Bally’s Selling Rhode Island Casino for $735 Million, Will Lease Back Property

Posted on: September 16, 2025, 12:21h. 

Last updated on: September 16, 2025, 12:28h.

  • Property is one of two Rhode Island casinos operated by Bally’s
  • The company previously executed a similar transaction with its Tiverton casino
  • Gaming and Leisure Properties is buying the property and it will lease it back to Bally’s

Bally’s is selling the property assets of its Twin River Lincoln Casino Resort in Lincoln, RI to Gaming and Leisure Properties (NASDAQ: GLPI) for $735 million — a move that will assist the seller in paring debt.

Rhode Island Votes for New Casino
The Twin River Casino in Lincoln, RI. Bally’s is selling the real estate for $735 million. (Image: Twin River)

The regional casino operator runs both of the land-based gaming venues in the state. With the help of the sale-leaseback (SLB) on the Lincoln property, Bally’s landed an extension of a $460 million revolving credit facility to Oct. 1, 2028. That loan was originally scheduled to come due on Oct. 1, 2026. By way of the Lincoln deal, the gaming company also reached a deal with creditors to slash debt.

Bally’s has agreed with its RCF lenders, that upon completion of the SLB Transaction, Bally’s will take actions to reduce secured debt and credit facilities outstanding by an aggregate amount of $500 million, with first a permanent reduction of outstanding RCF commitments by 7.5%, to approximately $574 million,” according to a statement.

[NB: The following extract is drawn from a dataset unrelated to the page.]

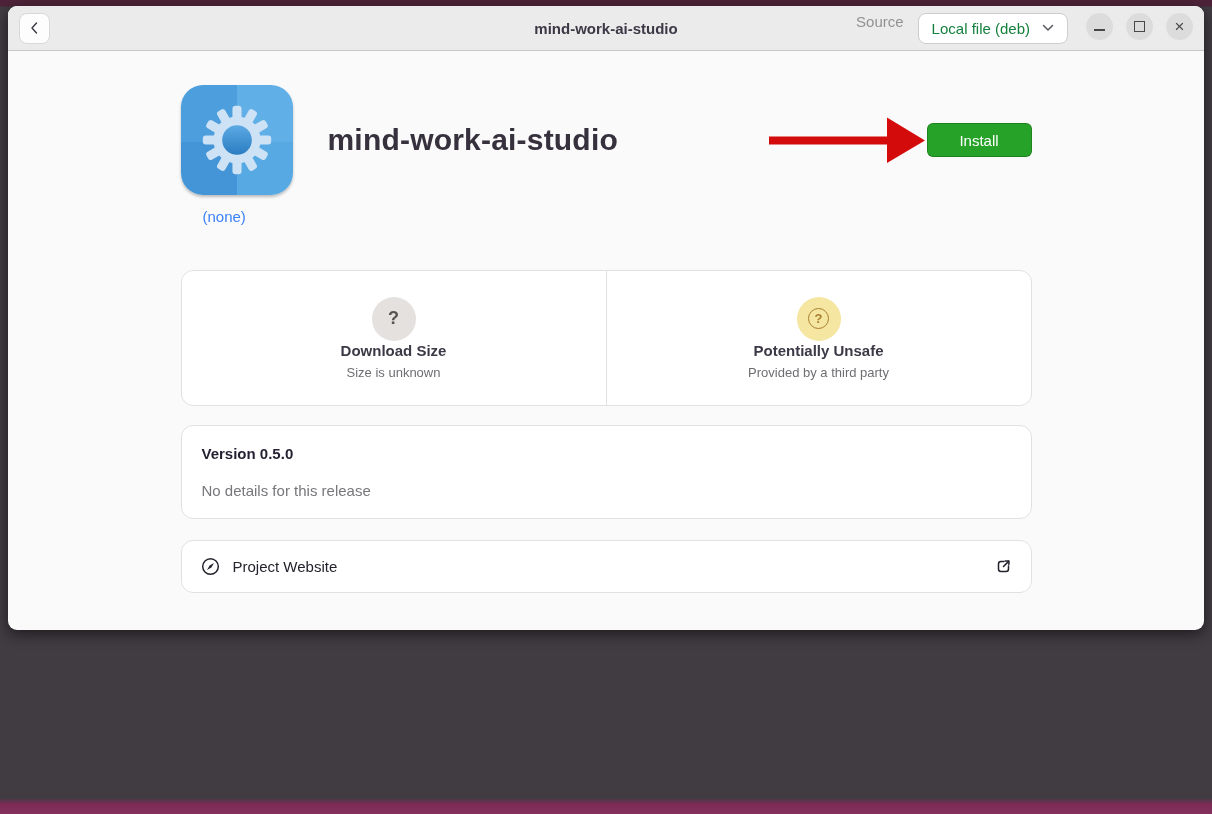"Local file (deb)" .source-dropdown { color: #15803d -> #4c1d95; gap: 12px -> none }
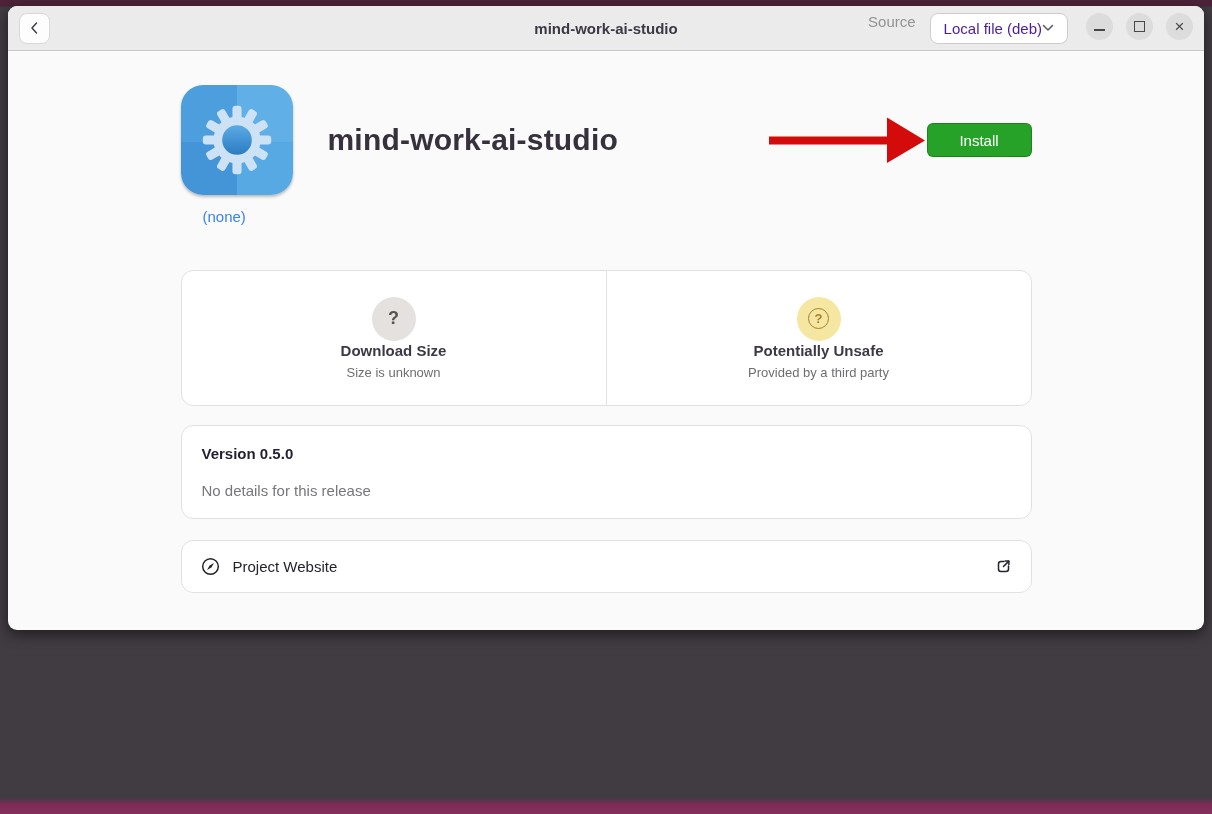"(none)" .license { color: #3b82f6 -> #14532d; margin-left: 22px -> none }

Owned by hedge fund Standard General, Bally’s noted that when it receives consent from holders of $630 million of term loans — or a third of the operator’s amount outstanding — that will be sufficient to move forward with the real estate sale.

Rhode Island Casino Sale Not Surprising Move by Bally’s

Bally’s decision to sell the property of Twin River Lincoln isn’t surprising because the operator reached an agreement with GLPI in 2022 to divest the real estate of its two Rhode Island casinos to the real estate investment trust (REIT).

Under the terms of that deal, GLPI had rights to acquire Twin River Lincoln by Sept. 30, 2026. Execution of that transaction is a key part of ratings agencies’ dim views on Bally’s, and if there are issues that stand in the way of that deal, the seller’s financial flexibility could be hampered, potentially triggering a ratings downgrade.

Neither Bally’s nor GLPI speculated on whether or not the gaming company’s creditors will approve the deal, but they may be compelled to do so because the influx of cash will go a long way toward paring Bally’s outstanding obligations.

“If the SLB Transaction is consummated, based upon the agreed amendments with Bally’s RCF lenders, and if similarly ratified by Bally’s term loan lenders, the combined outstanding balances of Bally’s term loans and first lien notes is expected to be reduced from approximately $2.4 billion to approximately $1.94 billion,” according to the press release.

Bally’s, GLPI Extend Relationship

In recent years, Bally’s engaged in an array of sale-leaseback transactions with GLPI to the point that the latter is now the former’s primary landlord, though Bally’s retains ownership of some of the real estate on which some of its casinos reside.

The REIT is also the primary financier of Bally’s $1.7 billion Chicago integrated resort — the operator’s priciest project to date.

Sale-leasebacks are popular in the gaming industry because the transactions allow the sellers to monetize real estate holdings while maintaining operational control of the properties in question. The downside is that the sellers are taking on long-term liabilities in the form of lengthy lease agreements in exchange for upfront payments. It’s believed Bally’s will be paying GLPI $58.8 million in annual rent on the Lincoln property, exclusive of escalators.